Directions for this task -> Return nothing but the lines from the line containing "نند. آنها تمام تلاش خود را می‌کنند تا این" through the last line of the records, reproduced exactly.

=== Section Start ===

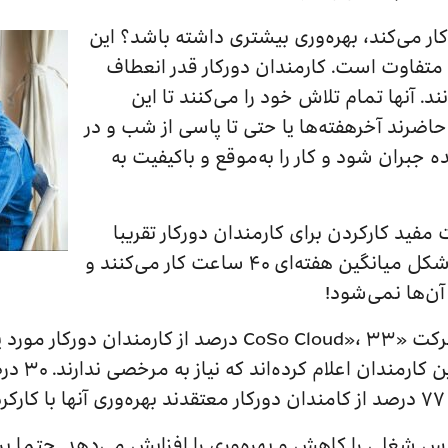
 می‌کند، بهره‌وری بیشتری داشته باشد؟ این
ا متفاوت است. کارمندان دورکار قدر انعطاف
نند. آنها تمام تلاش خود را می‌کنند تا این
حاضر‌ند آخر‌هفته‌ها یا حتی تا پاسی از شب و در
ه جبران شود و کار را به‌موقع و باکیفیت به
فید کار‌کردن برای کارمندان دورکار تقریبا
همیشه ثابت است. این کارمندان به‌شکل میانگین هفته‌ای ۴۰ ساعت کار می‌کنند و
آن‌ها نمی‌شود!
طبق نظرسنجی انجام شده توسط شرکت «CoSo Cloud»، ۳۳ درص
از حد معمول
.
رس شغلی را کاهش و بهره‌وری را افزایش می‌دهد. حتما ب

=== Section End ===

Response ->
نند. آنها تمام تلاش خود را می‌کنند تا این
حاضر‌ند آخر‌هفته‌ها یا حتی تا پاسی از شب و در
ه جبران شود و کار را به‌موقع و باکیفیت به
فید کار‌کردن برای کارمندان دورکار تقریبا
همیشه ثابت است. این کارمندان به‌شکل میانگین هفته‌ای ۴۰ ساعت کار می‌کنند و
آن‌ها نمی‌شود!
طبق نظرسنجی انجام شده توسط شرکت «CoSo Cloud»، ۳۳ درص
از حد معمول
.
رس شغلی را کاهش و بهره‌وری را افزایش می‌دهد. حتما ب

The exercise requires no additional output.